There's no way I'd be flagging for a plane full of complete strangers that this child has no accompanying adult who will protect and support this child at all costs. Children are easy targets - particularly children who are apprehensive and looking for an adult who looks like they know what they are doing and are interested in the child.
I vote "no" - and yes, I have no faith in strangers when it comes to the wellbeing of my child.
I say no also. You just don't know what could happen. I just don't think it would be worth it.
I realise that this was a long time ago, but when I was 7 I flew unaccompanied from Mauritius (we lived there) to England (born there, went back to my nanna's). It was a 2 day trip and I loved it. The crew are really really good with unaccompanied kids.
I will let Ellie & Heidi fly up to Mum and Dad (In Brisbane) when they are 7 and 5, if they want to. But it really is a case of put them on the plane this end and Mum picks them up the other end. And the flight crew really do watch them like hawks.
Yes, I would be worried on an overnight, long haul - what parent wouldn't.
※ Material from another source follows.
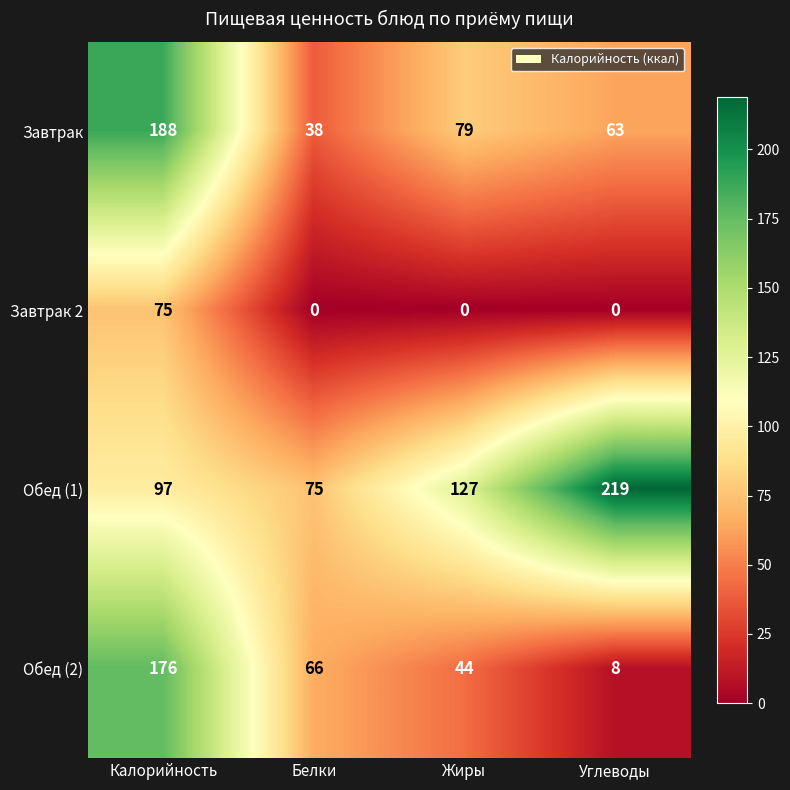

Which label corresponds to the largest value in the chart?

Углеводы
Hmmm, hard decision to make. Sorry I don't have any more useful advice.
My mum & I were actually talking about this today as she is babysitting a boy who just came over from America. He is 4 years old & came over on the plane by himself to stay with his mum (apparently he does this all the time when visiting each parent) me on other hand would never let my kids do this
No, too young, flight too long. It would be psychologically taxing on the child and not necessary since you have already offered to accompany him. If you must, then you go as far as the connection and he flies unaccompanied from there. But ideally, a parent with him at all times.
He's so liddle.
My DSD has flown unaccompanied since she was five. However the longest flight unaccompanied has been 2.5 hrs and only domestic. We had one flight where there was a stop over and we arranged for her god parents (who lived in the stop over town) to meet her at the airport and wait until the plane reboarded just in case.
Depending on the child and circumstances I would consider it ONLY IF it was a straight through flight, and I think a night-time flight would be less boring for a child.
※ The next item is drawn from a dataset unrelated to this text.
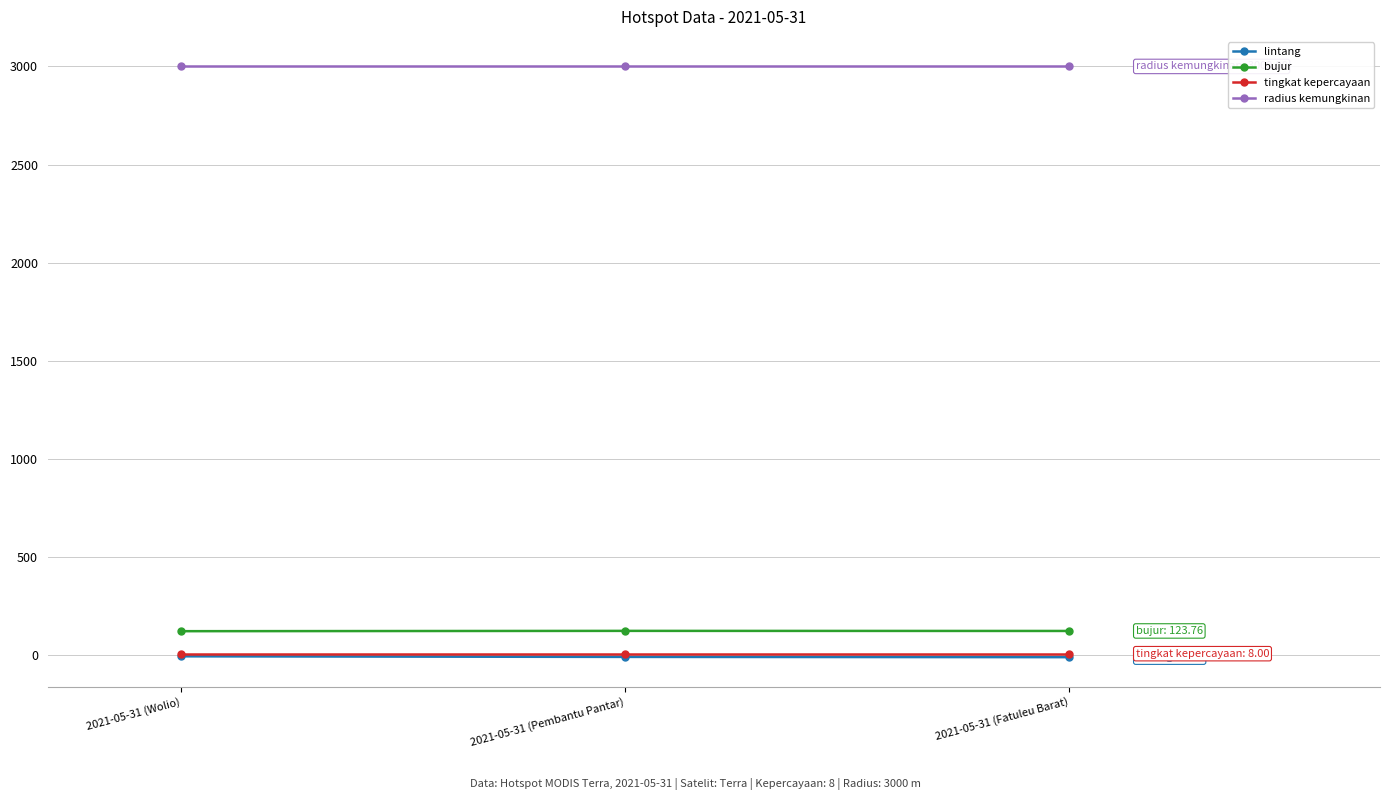

Which series has the largest total across all categories?

radius kemungkinan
There is no way on this planet I would let my DD travel on an airline (or any transport) completely alone, especially at that age:no: . My dd's dad lives in another state and I wouldnt even let her travel to another state alone - I would travel with her or get him to.
My brother and I travelled alone (but together) when we were young between parents - often on long bus trips.
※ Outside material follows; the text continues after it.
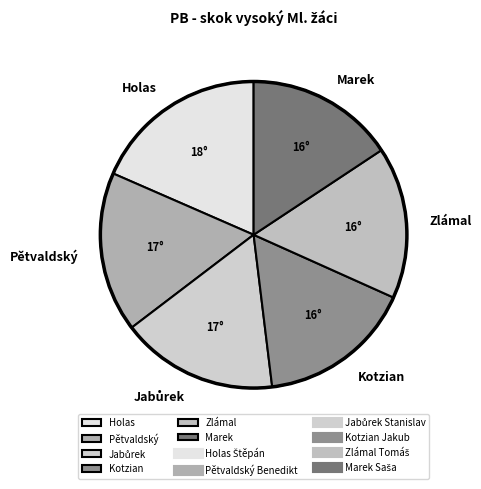

Which slice is the largest?

Holas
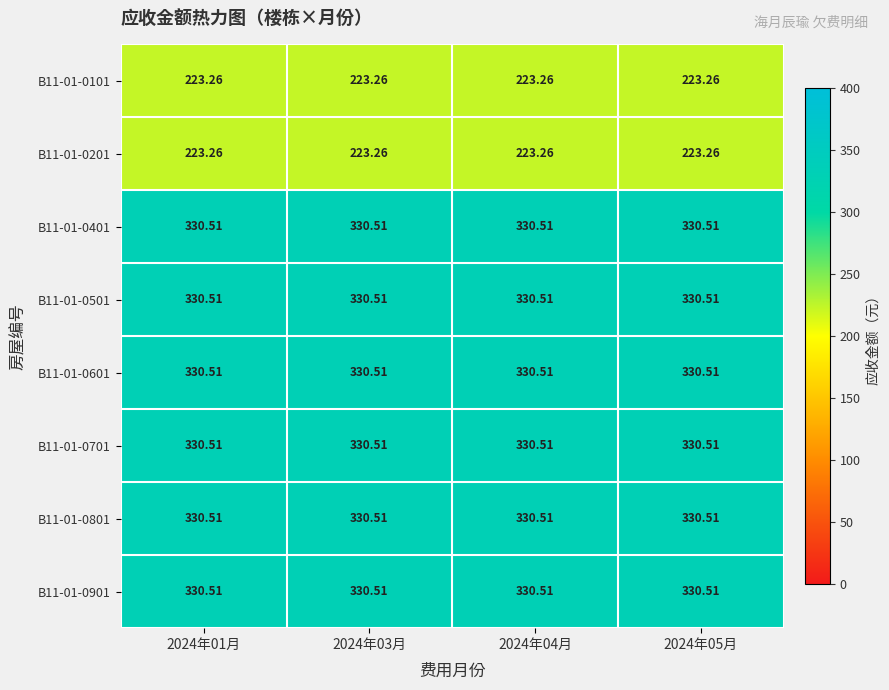

Is the value of B11-01-0101 at 2024年01月 greater than the value of B11-01-0801 at 2024年05月?

No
But it is something I would definately NOT allow my child to do. She is my baby girl and I couldnt bring myself to send her on something like that all alone.
I'm afraid I would have to agree that I woudn't do it. I have seen so many kids completely forgotten by airline staff, and when they find them somewhere the staff have always yelled at them for not doing the right thing! I can think of at least 10 times I have seen this happen, kids wandering airports on their own.
I sat next to a 13 year old who was served alcohol and got alcohol poisoning once! (Unfortunately the airline staff didn't believe me that the kid was underage and supposed to be one of their unaccompanied minors!) This last issue happened because there was a flight delay and the cabin crew changed over and didn't hand over the details. It doesn't take much. In this day and age I would be scared stiff. I don't imagine the airlines would take any responsibility either.
No way. In addition to what the PP have said, planes get delayed, connection flights get missed or cancelled, and what if the person sitting next to your child is a pervert? No, no, no.
It is such a long trip for a child to do on their own.